Their sex scenes are played for laughs, as Scott mines the inherent hilarity of watching a future emperor furiously pound away at someone from behind, and the one between Joséphine and the lover she takes eight seconds after Napoleon leaves for Egypt are almost as funny; “Napoleon” is never more perceptive or illuminating than when it finds its title character fuming over the fact that his wife has naturally inherited a greater hold over him than he’s able to exert over Europe. And while Napoleon ultimately isn’t the reason why he and Joséphine are unable to conceive an heir, this movie also gives us several unforgettably sharp expressions of male impotence, none better than when a frustrated Napoleon turns to a British counterpart and snaps “You think you’re so great because you have BOATS!”

We’ve been writing about this guy for more than 200 years, but Scott reduces him to just another loser who went to war over what he lacked in life and died with nothing else for company. His greatest victory finds him sitting on a throne covered in bird shit and then watching his enemies set fire to his prize. “Napoleon” is a portrait of the most pathetic of all great men, or perhaps the greatest of all pathetic ones, and it excels — when it excels — because it’s the rare historical epic that isn’t afraid to be embarrassed for its subject.

It’s humbling enough to be a person, but it’s downright humiliating to want to be so much more; Napoleon’s thirst for strength makes his every weakness into a laughing stock (there’s more than a little Beau Wassermann to the way Phoenix wheezes and panics whenever Napoleon is in a bind, just as I saw flashes of John McEnroe every time he kicked something out of anger), and those weaknesses are all the more compelling because of how forthright this movie is about his strengths. He is a tactical genius, to a point, and he’s also a child at the mercy of his own wants. He is “bent on peace at any cost,” but it’s a peace that can only be brokered between his id and his superego — it has nothing to do with France.

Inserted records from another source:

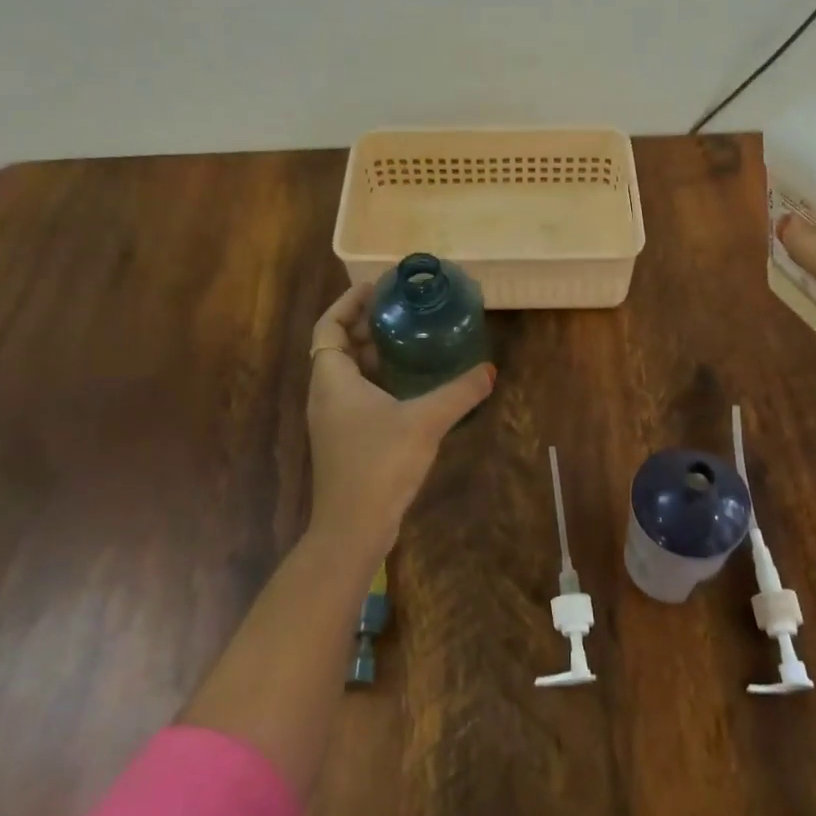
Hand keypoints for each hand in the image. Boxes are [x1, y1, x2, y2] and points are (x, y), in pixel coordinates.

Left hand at [305, 282, 495, 559]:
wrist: (353, 528)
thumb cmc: (379, 464)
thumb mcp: (424, 422)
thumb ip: (458, 393)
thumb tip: (489, 370)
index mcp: (332, 379)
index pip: (330, 325)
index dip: (349, 302)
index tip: (378, 287)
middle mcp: (326, 393)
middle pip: (338, 345)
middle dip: (366, 324)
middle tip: (402, 309)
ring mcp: (333, 419)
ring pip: (348, 372)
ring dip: (373, 352)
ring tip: (409, 339)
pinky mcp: (345, 439)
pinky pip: (357, 394)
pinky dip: (378, 379)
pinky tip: (410, 385)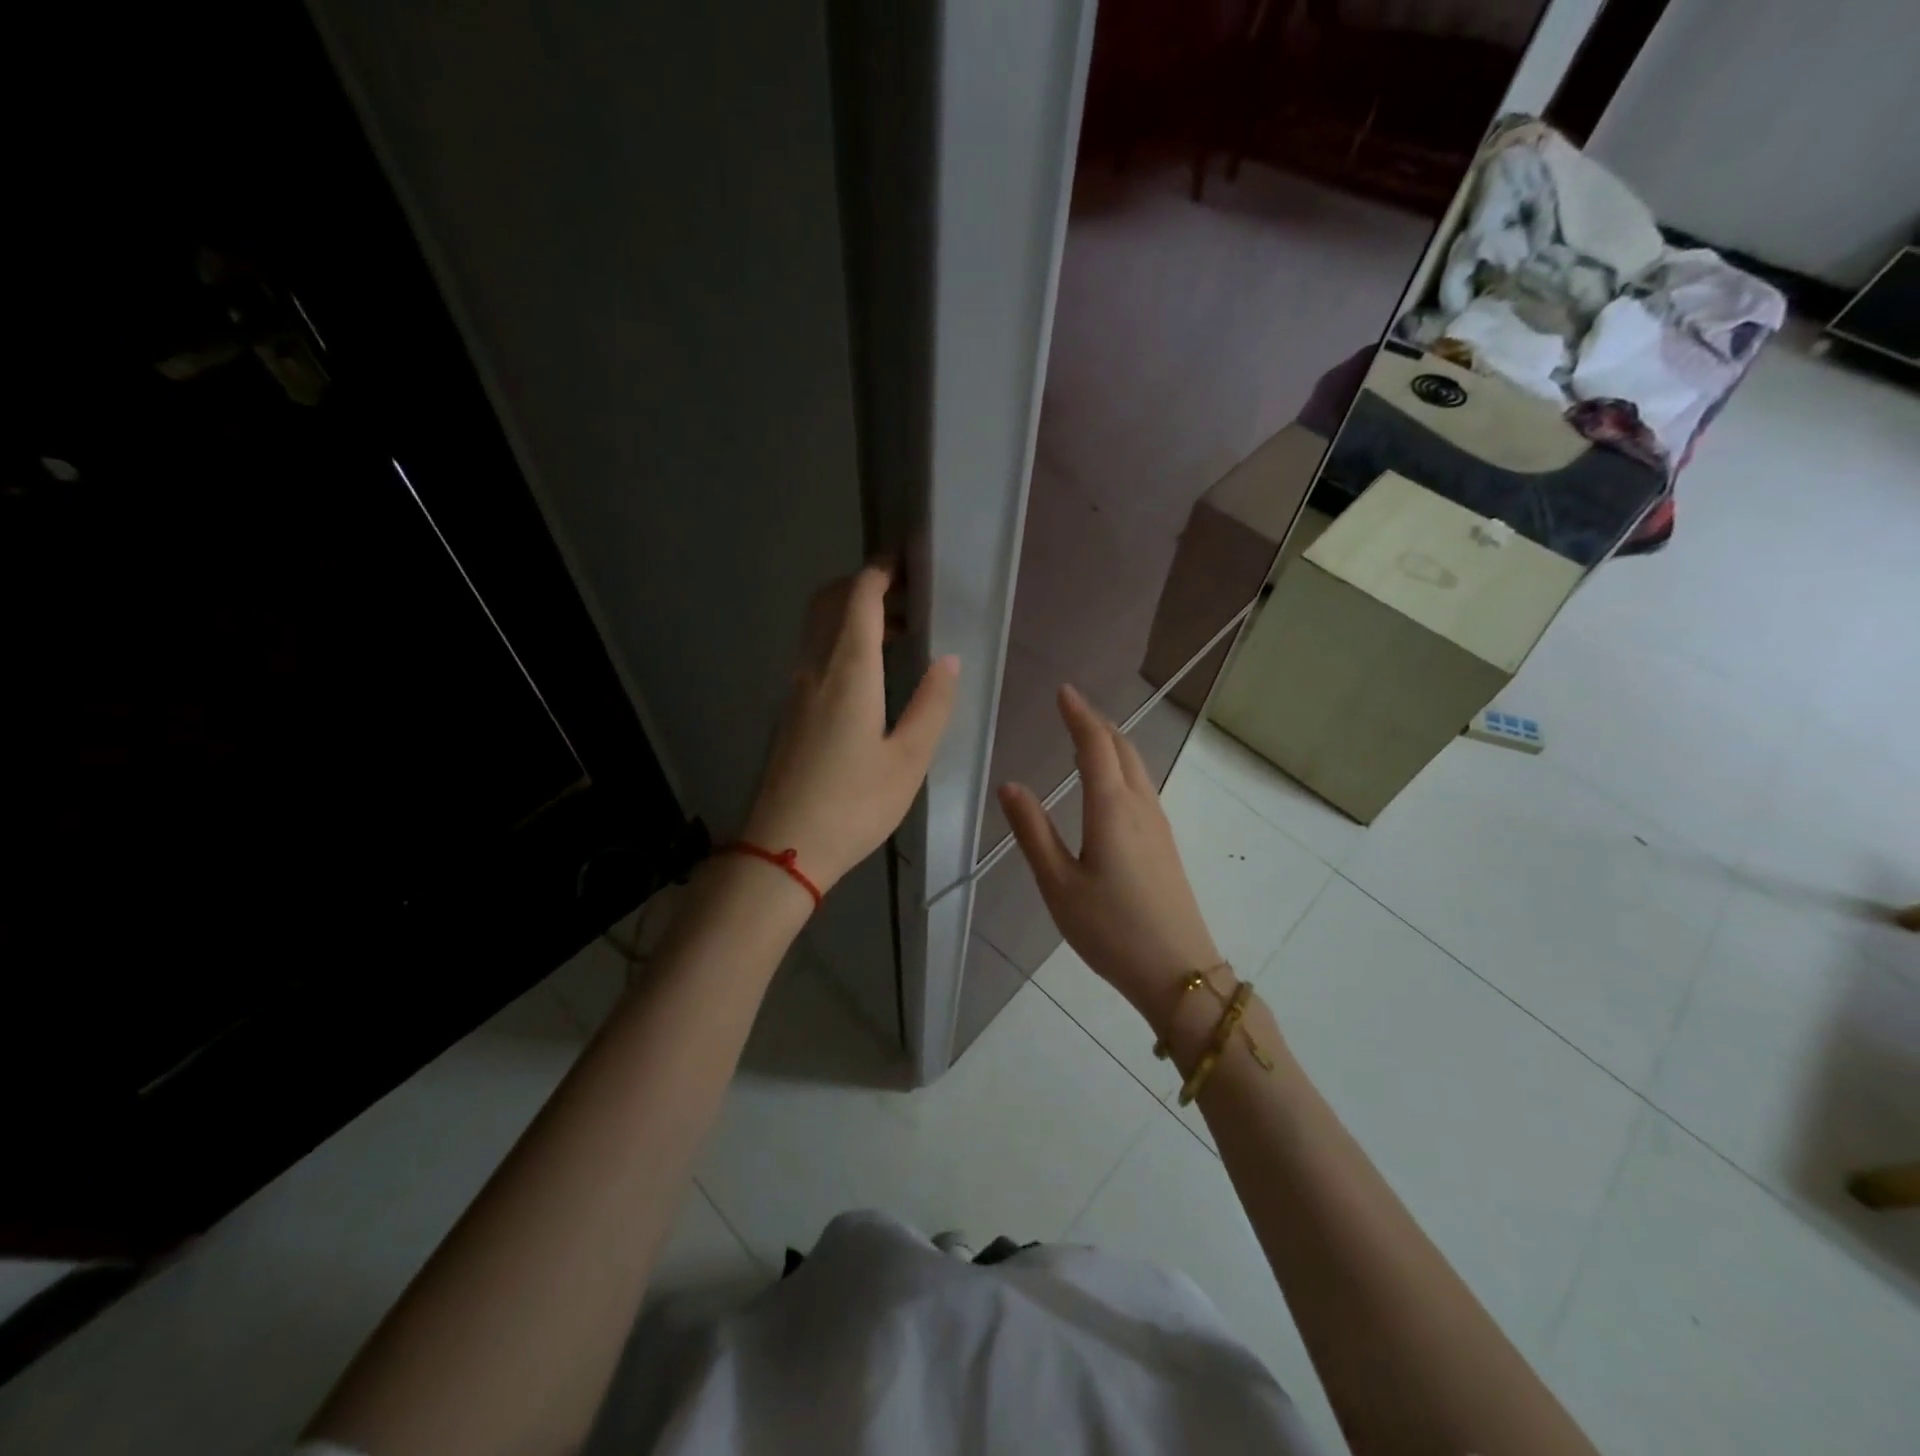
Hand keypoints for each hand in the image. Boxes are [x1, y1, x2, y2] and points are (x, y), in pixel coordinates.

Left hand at [742, 564, 958, 893]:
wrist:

Unfortunately, this Ridley Scott epic about Napoleon Bonaparte does, in fact, have quite a lot to do with France, and as the invasion of Russia gives way to Napoleon’s divorce and subsequent exile to Elba, it struggles to intertwine his personal battles with his political ones. The epistolary sections never manage to sing with the raw passion of Napoleon and Joséphine’s actual letters to each other, and Napoleon’s standing in the French government begins to change so rapidly that I began to appreciate how he must have felt while listening to Paul Barras drone on about the matters of the day.

Even if Scott hadn’t already promised a director’s cut of the movie, and even if the trailers hadn’t teased epic “Master and Commander”-worthy naval battles that are nowhere to be found in the theatrical version, it would still feel as if large and necessary chunks of “Napoleon” were missing at its current length. Napoleon loses any sense of agency as the movie enters its final third, and the great tactician — the author of his fortunes until the bitter end — begins to seem at their mercy.

It’s a turn that can be measured by the movie’s gradual downslide from the light and lilting tone of its first half (which pokes fun at Napoleon by refusing to take him more seriously), to the dour sludginess of its second. Waterloo makes for a clear and terrific setpiece that’s almost on par with the digital spectacle that Scott creates from the cold death of Austerlitz, but by that point Napoleon’s outsized ambitions have been long subsumed by a film so lost in its epic sweep that it’s become the butt of its own, frequently scathing joke.

Grade: B-

Apple TV and Sony Pictures Releasing will release “Napoleon” in theaters on Wednesday, November 22.